Special Collections After Hours: Skeletons in Our Closets

illustration of several skeletons attacking humans with arrows, with a central image of a skeleton wielding a scythe

Illustration from Benedictus Antonio Van Assen, The British Dance of Death. London: Hodgson and Co., 1828. Special Collections Research Center, University of Michigan Library.

The Special Collections Research Center is continuing its new open house series, Special Collections After Hours, and this time we're getting ready for Halloween! Join us to see the Skeletons in Our Closets on Tuesday, October 9. We'll be showcasing spooky stuff from across our collections. Here's a small preview of a few of the items we'll have on display!

front cover  of Real Ghost Stories, featuring an illustration of a photographer trying to capture a spirit on film
Front cover of William T. Stead, editor, Real Ghost Stories. London: Stead's Publishing House, 1921 (Second edition). Special Collections Research Center, University of Michigan Library.

We'll display two collections of ghost stories edited by William T. Stead, who believed the dead communicated with the living through spirit mediums.  The stories collected here aren't literary, but purportedly genuine accounts of contact with the dead. There's even a note of caution noting "that the narratives in these pages had better not be read by any one of tender years, of morbid excitability, or of excessively nervous temperament." Read at your own risk!

front cover of Witches' Almanac describing the volume as "the indispensible guide and delightful companion for adept, occultist, witch and mortal alike"
Front cover of 1971/1972 issue of The Witches' Almanac. New York: Grosset & Dunlap, 1971. Special Collections Research Center, University of Michigan Library.

If your temperament is too nervous for ghost stories, learn about the lore and practice of witchcraft in 1970s issues of The Witches' Almanac. Each issue is packed with a variety of information, like lists of famous witches, simple spells, herbal remedies, and even a short quiz to judge your witch potential.

skeletal figure preparing to pierce a dancing woman with an arrow
"Death and the Dancer" from Benedictus Antonio Van Assen, The British Dance of Death. London: Hodgson and Co., 1828. Special Collections Research Center, University of Michigan Library.
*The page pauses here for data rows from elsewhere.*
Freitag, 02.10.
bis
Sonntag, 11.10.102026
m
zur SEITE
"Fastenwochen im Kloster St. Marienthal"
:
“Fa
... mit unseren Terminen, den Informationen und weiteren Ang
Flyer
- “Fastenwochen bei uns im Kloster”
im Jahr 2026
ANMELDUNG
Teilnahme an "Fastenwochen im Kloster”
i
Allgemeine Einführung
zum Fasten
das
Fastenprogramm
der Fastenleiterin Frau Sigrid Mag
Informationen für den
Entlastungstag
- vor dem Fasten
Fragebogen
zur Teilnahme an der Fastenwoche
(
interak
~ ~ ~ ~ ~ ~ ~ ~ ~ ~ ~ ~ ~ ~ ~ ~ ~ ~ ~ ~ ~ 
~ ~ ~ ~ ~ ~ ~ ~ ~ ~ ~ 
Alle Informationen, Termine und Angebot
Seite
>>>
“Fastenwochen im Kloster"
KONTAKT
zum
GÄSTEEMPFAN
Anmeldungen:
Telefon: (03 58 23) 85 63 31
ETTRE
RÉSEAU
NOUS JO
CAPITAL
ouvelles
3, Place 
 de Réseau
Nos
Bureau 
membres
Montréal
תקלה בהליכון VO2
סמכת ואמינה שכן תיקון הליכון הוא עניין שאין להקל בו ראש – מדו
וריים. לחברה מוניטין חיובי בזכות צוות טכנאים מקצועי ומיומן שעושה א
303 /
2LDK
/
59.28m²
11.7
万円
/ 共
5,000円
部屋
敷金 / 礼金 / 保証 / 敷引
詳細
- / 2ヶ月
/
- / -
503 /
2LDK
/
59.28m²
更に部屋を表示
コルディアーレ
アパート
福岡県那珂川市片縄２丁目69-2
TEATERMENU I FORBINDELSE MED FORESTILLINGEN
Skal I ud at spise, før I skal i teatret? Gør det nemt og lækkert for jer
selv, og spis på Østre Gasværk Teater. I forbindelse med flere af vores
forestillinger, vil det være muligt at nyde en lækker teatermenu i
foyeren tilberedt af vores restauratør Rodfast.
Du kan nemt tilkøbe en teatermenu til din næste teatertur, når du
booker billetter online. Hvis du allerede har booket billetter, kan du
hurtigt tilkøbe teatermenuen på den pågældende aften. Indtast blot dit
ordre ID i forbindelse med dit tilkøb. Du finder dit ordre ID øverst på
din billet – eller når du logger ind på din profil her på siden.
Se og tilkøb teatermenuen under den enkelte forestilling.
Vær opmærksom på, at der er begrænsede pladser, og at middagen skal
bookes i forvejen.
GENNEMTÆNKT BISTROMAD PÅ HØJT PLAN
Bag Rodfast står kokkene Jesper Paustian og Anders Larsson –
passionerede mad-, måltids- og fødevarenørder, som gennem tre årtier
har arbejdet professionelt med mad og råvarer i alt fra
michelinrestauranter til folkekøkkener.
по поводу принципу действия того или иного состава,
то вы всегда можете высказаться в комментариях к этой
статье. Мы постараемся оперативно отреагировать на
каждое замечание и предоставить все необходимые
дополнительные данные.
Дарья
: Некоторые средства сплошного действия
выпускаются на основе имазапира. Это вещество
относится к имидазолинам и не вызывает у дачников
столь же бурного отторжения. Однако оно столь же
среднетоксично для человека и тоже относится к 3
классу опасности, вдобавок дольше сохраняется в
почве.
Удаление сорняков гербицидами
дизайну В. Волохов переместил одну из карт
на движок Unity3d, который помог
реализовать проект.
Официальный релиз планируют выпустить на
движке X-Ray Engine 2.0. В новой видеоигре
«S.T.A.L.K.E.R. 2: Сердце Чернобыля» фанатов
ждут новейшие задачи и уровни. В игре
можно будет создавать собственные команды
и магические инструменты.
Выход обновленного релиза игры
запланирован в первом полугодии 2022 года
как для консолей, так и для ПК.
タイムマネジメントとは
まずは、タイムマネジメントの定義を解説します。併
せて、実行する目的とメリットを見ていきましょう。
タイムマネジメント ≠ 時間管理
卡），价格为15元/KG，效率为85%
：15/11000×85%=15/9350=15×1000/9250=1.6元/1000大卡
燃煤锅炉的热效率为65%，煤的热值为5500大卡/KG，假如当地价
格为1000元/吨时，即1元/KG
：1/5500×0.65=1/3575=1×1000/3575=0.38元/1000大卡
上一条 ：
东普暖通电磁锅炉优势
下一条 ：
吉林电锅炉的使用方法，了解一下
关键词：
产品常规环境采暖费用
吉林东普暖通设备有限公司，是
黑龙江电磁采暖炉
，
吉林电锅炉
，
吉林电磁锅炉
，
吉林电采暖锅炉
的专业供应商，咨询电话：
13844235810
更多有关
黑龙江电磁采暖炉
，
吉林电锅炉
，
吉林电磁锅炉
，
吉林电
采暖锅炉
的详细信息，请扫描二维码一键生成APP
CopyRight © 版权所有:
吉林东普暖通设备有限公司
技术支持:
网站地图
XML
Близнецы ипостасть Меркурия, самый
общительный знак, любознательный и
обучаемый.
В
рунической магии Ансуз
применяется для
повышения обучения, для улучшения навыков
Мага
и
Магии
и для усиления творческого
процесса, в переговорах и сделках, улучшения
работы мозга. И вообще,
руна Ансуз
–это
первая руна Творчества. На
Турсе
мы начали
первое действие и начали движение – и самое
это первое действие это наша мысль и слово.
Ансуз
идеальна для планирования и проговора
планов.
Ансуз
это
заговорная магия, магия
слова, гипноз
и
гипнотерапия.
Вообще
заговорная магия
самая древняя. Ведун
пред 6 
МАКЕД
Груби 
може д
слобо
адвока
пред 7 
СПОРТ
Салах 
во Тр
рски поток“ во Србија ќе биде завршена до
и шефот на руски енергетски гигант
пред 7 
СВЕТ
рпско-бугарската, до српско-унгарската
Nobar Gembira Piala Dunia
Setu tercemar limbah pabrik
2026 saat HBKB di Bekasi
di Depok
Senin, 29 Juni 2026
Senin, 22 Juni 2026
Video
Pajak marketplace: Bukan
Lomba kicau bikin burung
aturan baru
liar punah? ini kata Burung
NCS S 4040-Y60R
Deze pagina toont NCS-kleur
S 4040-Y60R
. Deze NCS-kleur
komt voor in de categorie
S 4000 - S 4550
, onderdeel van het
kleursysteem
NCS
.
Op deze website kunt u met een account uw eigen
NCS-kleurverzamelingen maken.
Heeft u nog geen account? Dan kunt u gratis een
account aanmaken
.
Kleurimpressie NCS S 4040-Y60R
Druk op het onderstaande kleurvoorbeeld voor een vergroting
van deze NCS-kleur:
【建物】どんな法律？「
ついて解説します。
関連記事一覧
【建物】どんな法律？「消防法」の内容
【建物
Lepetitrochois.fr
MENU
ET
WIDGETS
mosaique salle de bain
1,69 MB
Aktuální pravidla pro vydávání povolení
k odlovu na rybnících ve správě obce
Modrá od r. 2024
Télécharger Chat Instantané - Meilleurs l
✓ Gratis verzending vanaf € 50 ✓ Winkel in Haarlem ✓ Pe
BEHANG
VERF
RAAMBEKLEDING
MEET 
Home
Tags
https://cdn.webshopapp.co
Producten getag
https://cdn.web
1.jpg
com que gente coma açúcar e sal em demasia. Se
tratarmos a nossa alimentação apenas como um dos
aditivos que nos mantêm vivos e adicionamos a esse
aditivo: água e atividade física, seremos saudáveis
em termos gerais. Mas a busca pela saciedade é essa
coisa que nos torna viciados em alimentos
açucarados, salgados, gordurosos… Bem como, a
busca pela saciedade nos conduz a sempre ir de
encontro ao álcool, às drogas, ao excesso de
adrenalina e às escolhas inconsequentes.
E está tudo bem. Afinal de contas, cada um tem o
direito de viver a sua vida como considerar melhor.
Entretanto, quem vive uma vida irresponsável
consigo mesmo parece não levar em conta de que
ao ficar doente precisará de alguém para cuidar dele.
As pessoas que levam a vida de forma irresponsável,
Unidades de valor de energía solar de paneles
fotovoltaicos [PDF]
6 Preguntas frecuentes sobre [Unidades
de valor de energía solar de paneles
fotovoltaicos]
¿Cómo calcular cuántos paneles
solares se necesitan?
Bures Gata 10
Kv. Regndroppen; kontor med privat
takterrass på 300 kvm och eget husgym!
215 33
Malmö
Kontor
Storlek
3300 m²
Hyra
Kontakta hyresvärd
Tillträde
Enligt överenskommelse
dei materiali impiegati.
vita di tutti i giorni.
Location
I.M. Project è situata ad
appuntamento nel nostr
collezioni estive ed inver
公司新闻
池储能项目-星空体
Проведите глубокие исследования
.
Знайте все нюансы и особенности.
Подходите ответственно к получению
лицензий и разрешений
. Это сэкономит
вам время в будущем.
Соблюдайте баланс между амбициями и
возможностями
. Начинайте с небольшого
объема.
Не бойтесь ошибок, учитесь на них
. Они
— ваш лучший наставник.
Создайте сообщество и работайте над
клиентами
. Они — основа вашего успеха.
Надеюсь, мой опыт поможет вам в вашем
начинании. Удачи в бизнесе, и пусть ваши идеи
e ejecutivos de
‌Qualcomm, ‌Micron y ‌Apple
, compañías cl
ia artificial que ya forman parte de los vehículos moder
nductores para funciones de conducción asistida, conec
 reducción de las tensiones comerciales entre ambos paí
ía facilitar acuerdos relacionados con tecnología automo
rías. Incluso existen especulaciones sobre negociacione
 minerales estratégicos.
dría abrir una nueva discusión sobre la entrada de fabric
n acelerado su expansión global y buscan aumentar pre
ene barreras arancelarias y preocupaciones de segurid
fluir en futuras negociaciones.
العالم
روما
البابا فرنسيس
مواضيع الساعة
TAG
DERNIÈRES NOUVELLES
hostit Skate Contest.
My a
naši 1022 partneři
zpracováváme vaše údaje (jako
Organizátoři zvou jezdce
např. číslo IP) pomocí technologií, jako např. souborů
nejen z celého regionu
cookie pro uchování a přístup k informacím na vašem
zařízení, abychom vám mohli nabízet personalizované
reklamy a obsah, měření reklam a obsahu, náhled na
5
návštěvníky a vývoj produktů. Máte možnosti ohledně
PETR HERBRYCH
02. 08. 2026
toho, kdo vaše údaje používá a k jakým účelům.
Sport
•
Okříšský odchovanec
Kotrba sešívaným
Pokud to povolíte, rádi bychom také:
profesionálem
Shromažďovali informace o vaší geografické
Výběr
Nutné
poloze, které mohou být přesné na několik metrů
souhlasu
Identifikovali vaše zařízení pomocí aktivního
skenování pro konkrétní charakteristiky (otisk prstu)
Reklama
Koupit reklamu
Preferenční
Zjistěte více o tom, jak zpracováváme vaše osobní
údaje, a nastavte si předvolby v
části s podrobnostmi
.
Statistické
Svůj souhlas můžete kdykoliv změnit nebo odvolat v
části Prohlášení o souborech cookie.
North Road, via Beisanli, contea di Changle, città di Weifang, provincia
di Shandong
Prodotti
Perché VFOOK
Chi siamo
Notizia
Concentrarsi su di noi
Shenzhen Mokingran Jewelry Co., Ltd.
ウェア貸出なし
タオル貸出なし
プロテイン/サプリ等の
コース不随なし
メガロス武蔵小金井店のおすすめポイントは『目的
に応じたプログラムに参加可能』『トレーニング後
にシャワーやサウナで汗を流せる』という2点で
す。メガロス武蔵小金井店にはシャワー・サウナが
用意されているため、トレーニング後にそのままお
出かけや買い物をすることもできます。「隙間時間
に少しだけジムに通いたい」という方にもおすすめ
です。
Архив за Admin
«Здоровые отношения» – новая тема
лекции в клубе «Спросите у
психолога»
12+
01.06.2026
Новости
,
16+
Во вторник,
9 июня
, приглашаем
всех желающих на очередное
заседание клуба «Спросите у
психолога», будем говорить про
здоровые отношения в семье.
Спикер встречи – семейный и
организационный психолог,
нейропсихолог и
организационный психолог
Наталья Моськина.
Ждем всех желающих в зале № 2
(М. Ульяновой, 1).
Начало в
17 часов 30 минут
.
For those who prefer the darker side of Halloween, we'll display some reminders of mortality in the form of the danse macabre. This genre of art features skeletal figures claiming various representatives of human life--the young and old, the powerful and weak--as a reminder that death comes for us all.

Drop in to our presentation space in Hatcher room 660D any time between 4 and 7 pm on Tuesday, October 9 to see these materials and more, including pop-up books, spirit photographs, and a sixteenth century copy of the most famous book on witchcraft, the Malleus Maleficarum. Light refreshments will be provided. And don't forget to keep an eye out for more open house events every second Tuesday of the month during the fall and winter semesters.